Mum eyes me silently. She picks up a tea towel and begins drying one of the mugs. Conversation over.

But I can’t leave it like that. ‘Listen, I get that you’re lonely.

But honestly Mum, what did you expect? The minute Dad was out of the picture, you left.

It didn’t matter to you that I was grieving, that Louis was grieving.

It didn’t seem to matter to you that you simply disappeared from our lives.

If you wanted us to be with you, why did you move a thousand miles away?

If you’re feeling lonely, it’s because of what you’ve done to yourself. It’s nothing to do with me!’

My eyes are stinging with tears and somewhere deep inside me a voice is telling me that it’s enough. To stop now. But I can’t. ‘Dad would never have left us like that,’ I tell her.

The cup slips from her hands in what seems like slow motion and hits the tile, shattering into a thousand pieces which scatter across the hard surface, under cabinets, onto one of her precious rugs; the handle skids across and hits the side of the breakfast bar.

‘Oh,’ she says, but it’s more of a sob than a word. ‘Oh.’

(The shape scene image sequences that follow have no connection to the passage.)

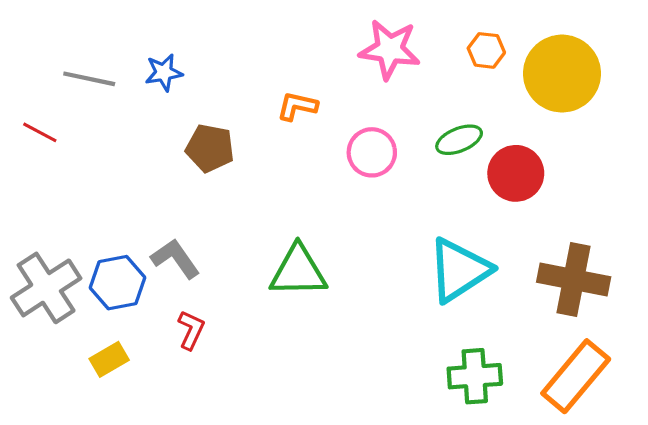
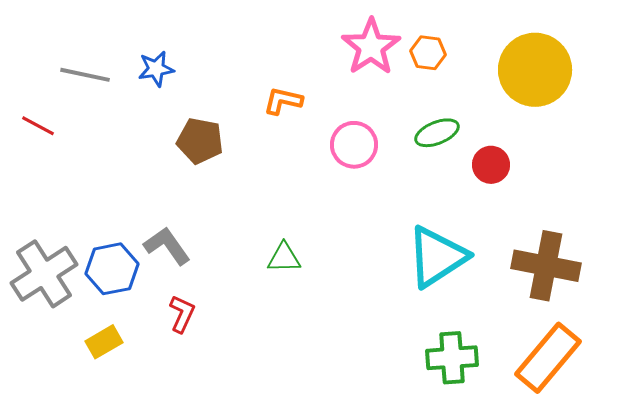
pink star: (390, 49) -> (371, 47), turned 30
orange hexagon: (486, 50) -> (428, 53), moved
red circle: (516, 173) -> (491, 165), size x0.7
green triangle: (298, 271) -> (284, 258), size x0.6

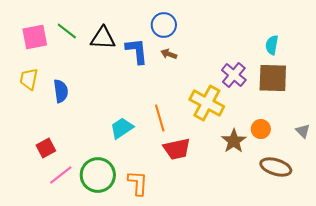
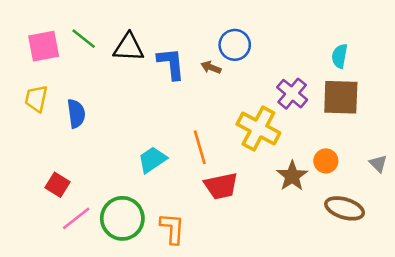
blue circle: (164, 25) -> (235, 45), moved
red square: (46, 148) -> (57, 185), turned -30

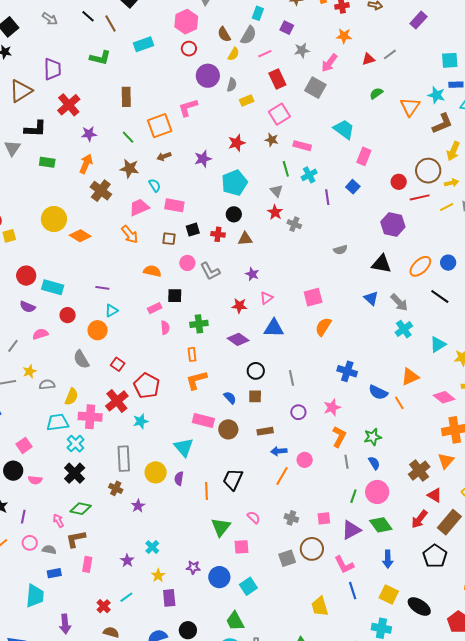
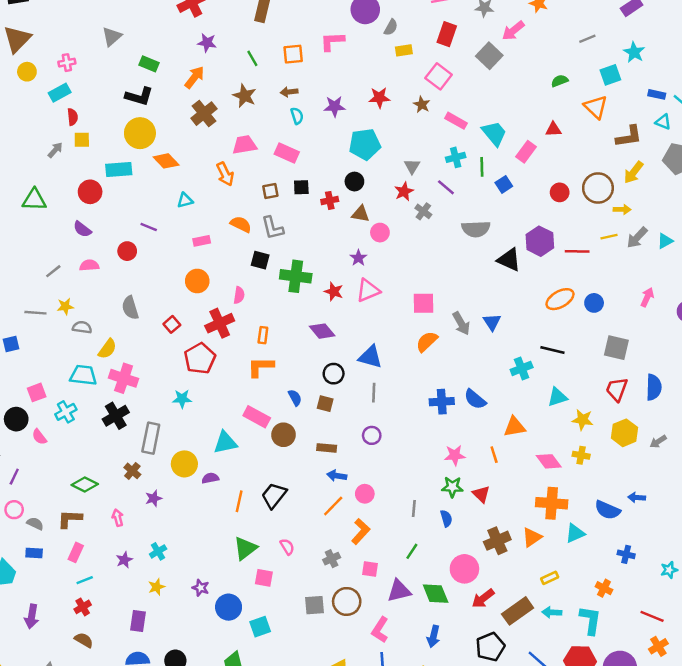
red triangle: (368, 59) -> (553, 129), moved
cyan square: (450, 60) -> (610, 75), moved, turned -30
red rectangle: (277, 79) -> (447, 34), turned 30
cyan star: (436, 95) -> (634, 52), moved
orange triangle: (410, 107) -> (596, 107), turned -35
pink square: (279, 114) -> (439, 76), turned -35
orange square: (160, 126) -> (293, 54), size x0.7
black L-shape: (35, 129) -> (139, 96), moved
cyan trapezoid: (344, 129) -> (494, 133), moved
green line: (286, 169) -> (482, 167), moved
cyan semicircle: (155, 185) -> (297, 116), moved
purple line: (327, 197) -> (446, 187), moved, turned -56
red line: (420, 197) -> (577, 251), moved
red cross: (218, 234) -> (330, 200), turned -32
brown square: (169, 239) -> (270, 191), turned -32
gray semicircle: (340, 250) -> (476, 229), moved, size x1.6
pink circle: (187, 263) -> (380, 233), moved
black triangle: (381, 264) -> (509, 260), moved
gray L-shape: (210, 271) -> (272, 228), moved
cyan rectangle: (53, 287) -> (119, 170), moved, turned -35
purple line: (102, 288) -> (149, 227), moved
black line: (440, 296) -> (552, 350), moved, turned -36
pink triangle: (267, 298) -> (368, 290), size x1.5
gray arrow: (399, 302) -> (461, 323), moved
pink rectangle: (155, 308) -> (202, 241), moved
cyan triangle: (111, 311) -> (185, 200), moved
green cross: (199, 324) -> (296, 276), moved, size x1.4
blue triangle: (274, 328) -> (370, 357), moved
orange circle: (98, 330) -> (197, 281), moved
blue cross: (347, 371) -> (442, 402), turned -36
blue semicircle: (378, 392) -> (475, 399), moved
red cross: (117, 401) -> (220, 323), moved
pink star: (332, 407) -> (455, 455), moved
orange L-shape: (339, 437) -> (361, 531), moved
cyan cross: (76, 444) -> (66, 412), moved
cyan triangle: (184, 447) -> (225, 443), turned 45
black cross: (75, 473) -> (116, 416), moved
purple semicircle: (179, 479) -> (210, 478), turned 56
pink semicircle: (35, 480) -> (39, 437), turned 32
pink circle: (377, 492) -> (464, 569), moved
red triangle: (435, 495) -> (481, 494), moved
gray cross: (291, 518) -> (332, 559), turned 32
pink arrow: (58, 521) -> (118, 518), moved
pink L-shape: (344, 565) -> (380, 630), turned 45
cyan line: (126, 597) -> (85, 580), moved
purple rectangle: (169, 598) -> (138, 621), moved

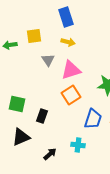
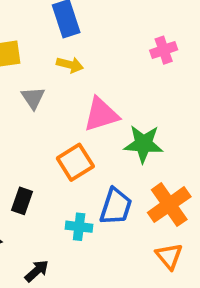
pink triangle: (71, 70) -> (101, 114), moved
cyan cross: (78, 145) -> (79, 227), moved

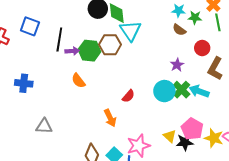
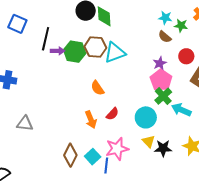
cyan triangle: (130, 31) -> (115, 53), moved, turned 40
purple star: (177, 65) -> (160, 63), moved
orange semicircle: (78, 81) -> (97, 88), moved
cyan circle: (164, 91) -> (146, 117), moved
cyan arrow: (199, 91) -> (181, 110), moved
red semicircle: (128, 96) -> (112, 114), moved
pink pentagon: (192, 129) -> (161, 80), moved

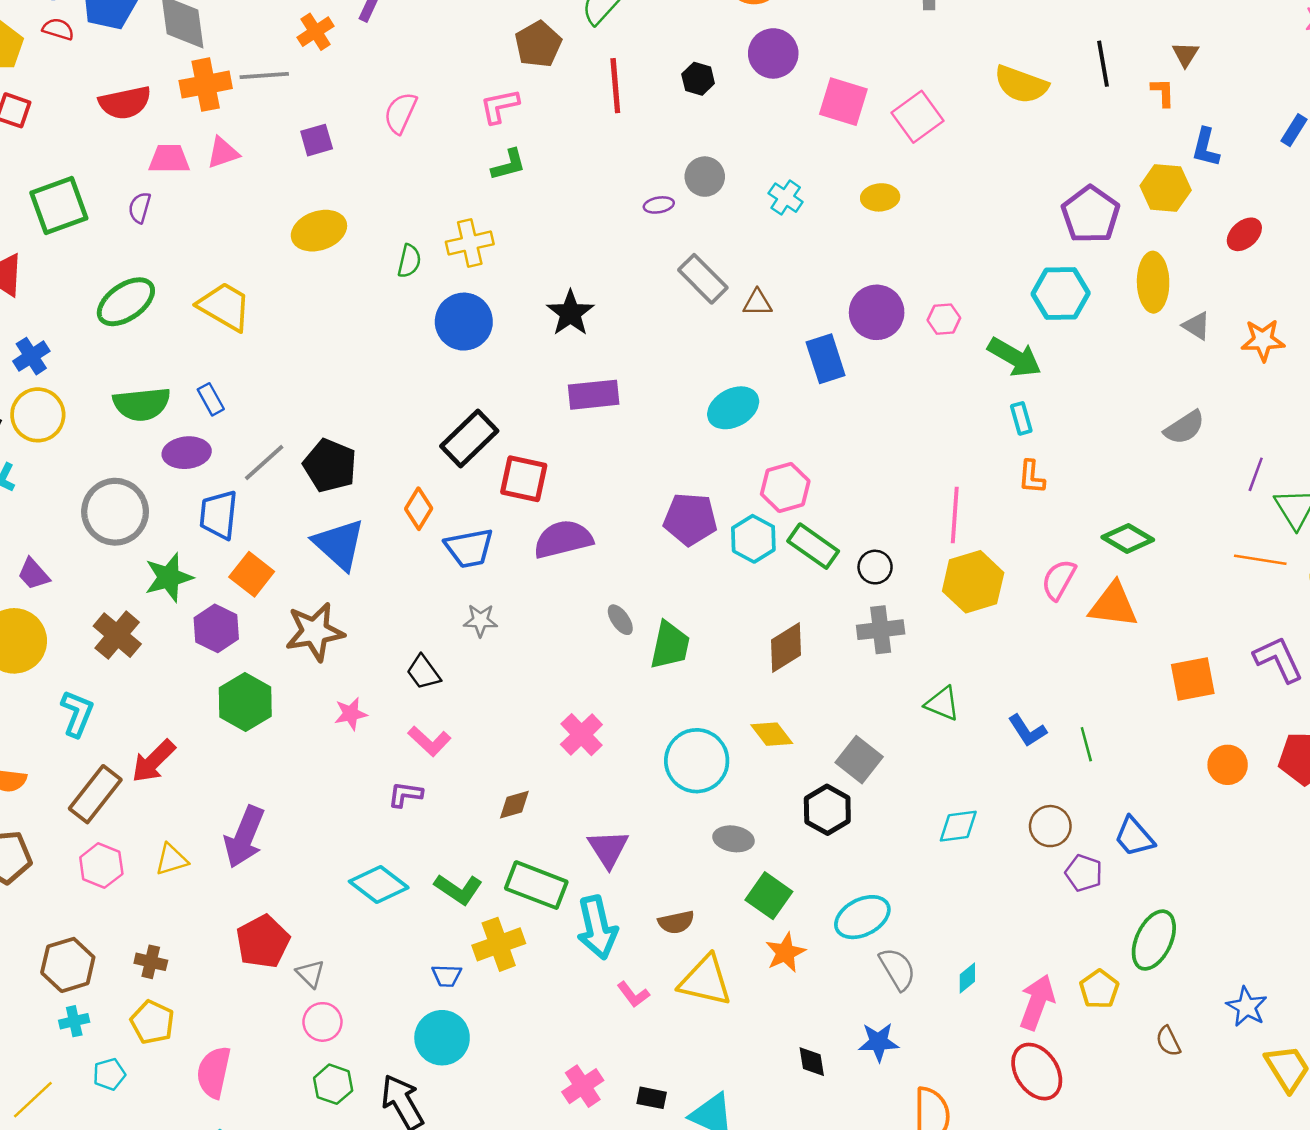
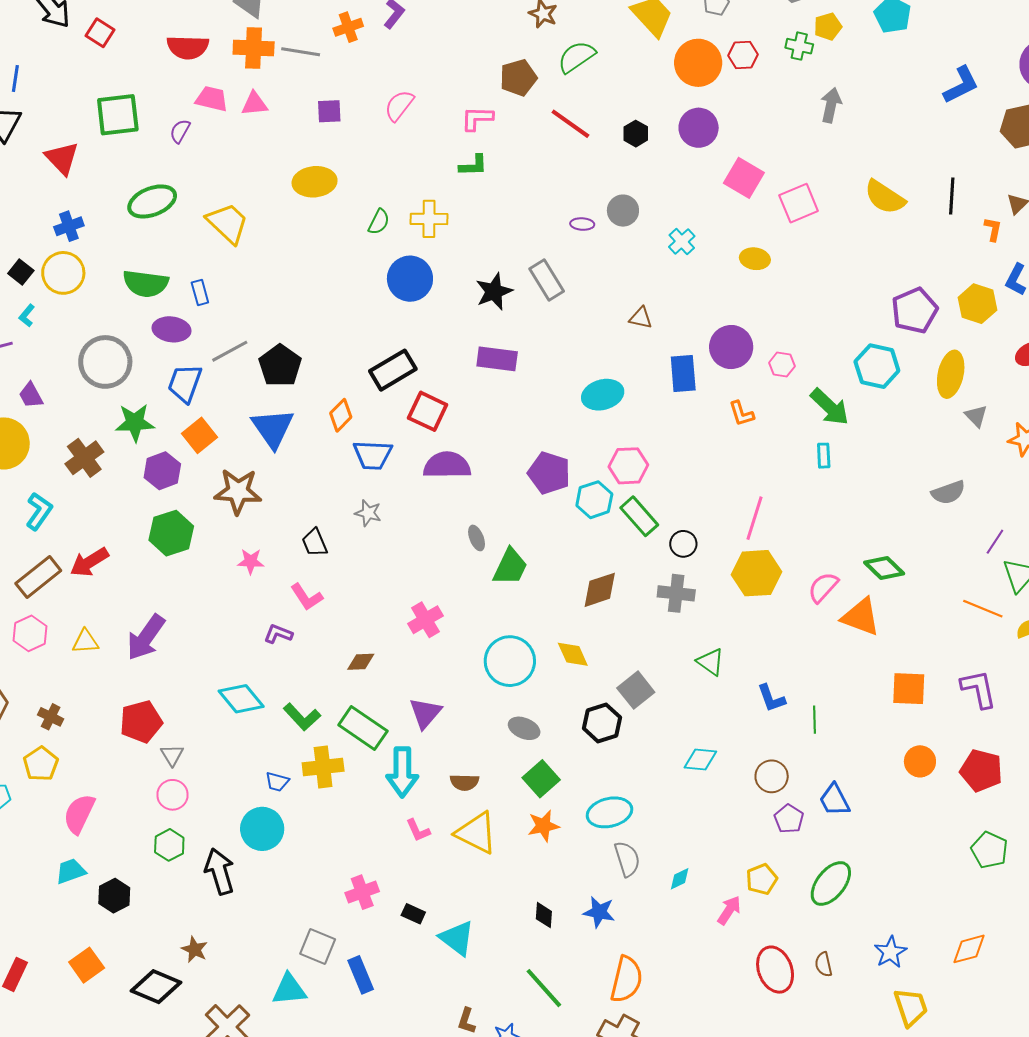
red line: (615, 86) -> (570, 124), turned -63
gray rectangle: (703, 279) -> (547, 280), moved
orange L-shape: (1032, 477) -> (741, 414), moved, turned -36
yellow pentagon: (1099, 989) -> (762, 879), moved
pink arrow: (1037, 1002) -> (729, 910), size x0.7
red ellipse: (1037, 1072) -> (775, 970), moved

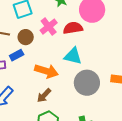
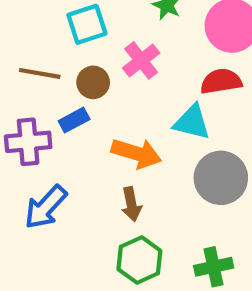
red semicircle: (73, 28) -> (221, 81), moved
brown arrow: (44, 95) -> (131, 204), turned -56

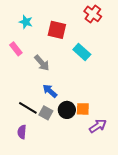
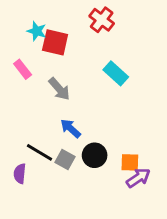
red cross: (93, 14) -> (102, 20), moved
red square: (57, 30) -> (55, 42), moved
orange square: (83, 109) -> (130, 162), moved
purple semicircle: (22, 132) -> (20, 174), moved

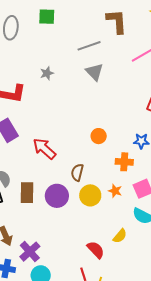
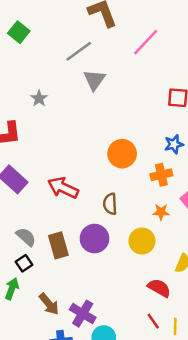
green square: (47, 17) -> (19, 32), turned -36
gray triangle: (94, 72) -> (94, 80), turned 36
orange circle: (99, 136) -> (122, 154), size x1.5
yellow circle: (90, 195) -> (142, 241), moved

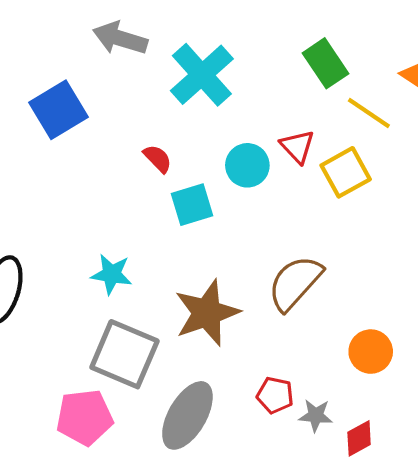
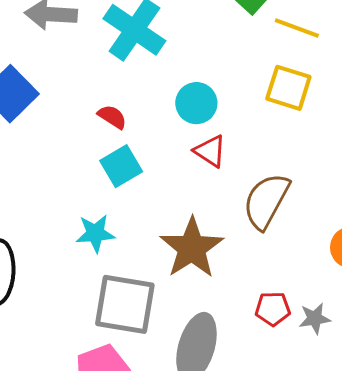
red triangle: (297, 147) -> (210, 151), moved
yellow square: (346, 172) -> (288, 88), turned -30
cyan square: (192, 205) -> (121, 166), moved

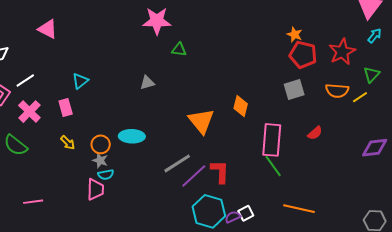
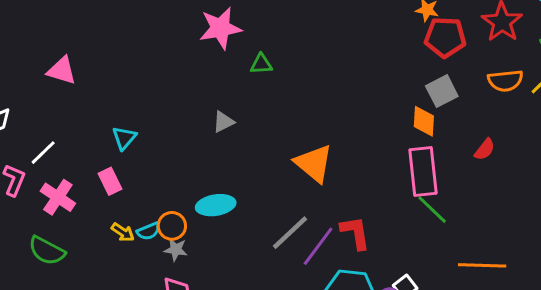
orange diamond: (241, 106) -> (424, 121), moved
cyan semicircle: (106, 175) -> (148, 231), moved

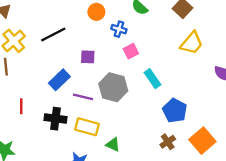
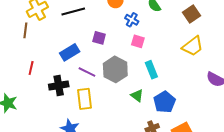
pink square: (131, 51) -> (138, 41), turned 32
black cross: (56, 119) -> (59, 86), turned -30
yellow rectangle: (87, 127) -> (85, 99), turned 55
green triangle: (113, 145) -> (137, 96), moved

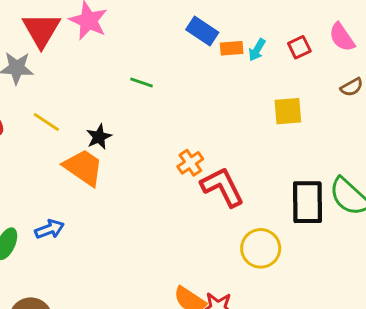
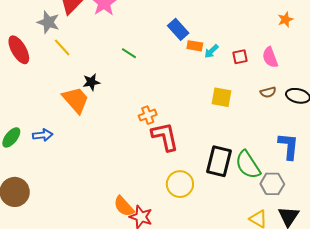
yellow line: (46, 122) -> (62, 47), moved

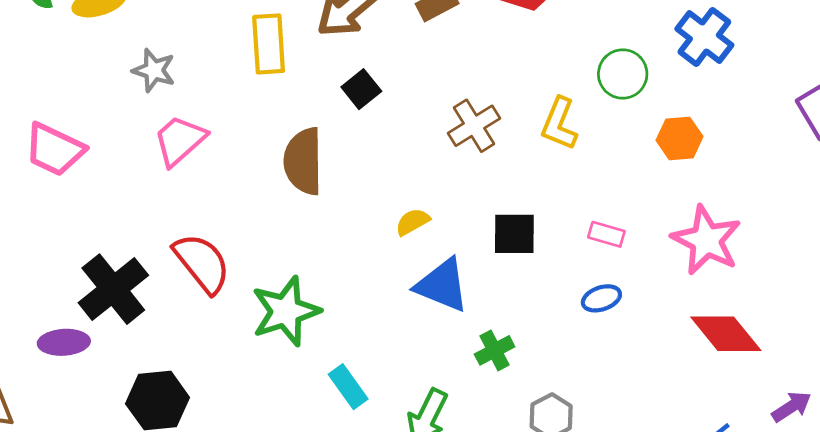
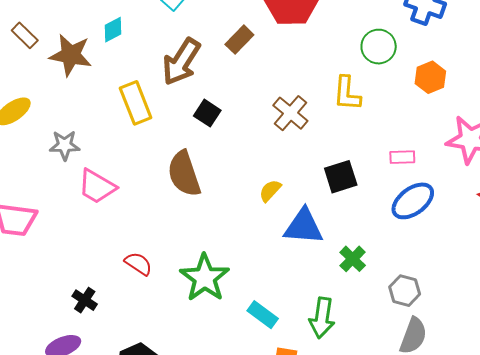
pink trapezoid: (180, 140) -> (97, 186), turned -90
red semicircle: (202, 263) -> (138, 264), size x0.6
black cross: (113, 289) -> (85, 300), size x0.5
blue ellipse: (601, 298) -> (413, 201), size x1.6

But I can’t stay. Feeling my ears burn, I turn from the room and make my way to my bedroom. There, I open a case and begin to stuff everything in as quickly as possible, crushing everything down before sitting on the case and zipping it closed. It bulges but the zip holds.

Then, when there’s nothing more to do, I sit down on the bed.

And I cry. I cry because what I said to Mum was cruel.

I cry because I don’t know where the words came from.

And I cry because there’s no one here to comfort me or tell me everything is OK.

Then I cry for my dad. My wonderful, jocular, kind, idiotic dad who was always the one to comfort me and formed a bridge between Mum and me that, without him, has become a chasm.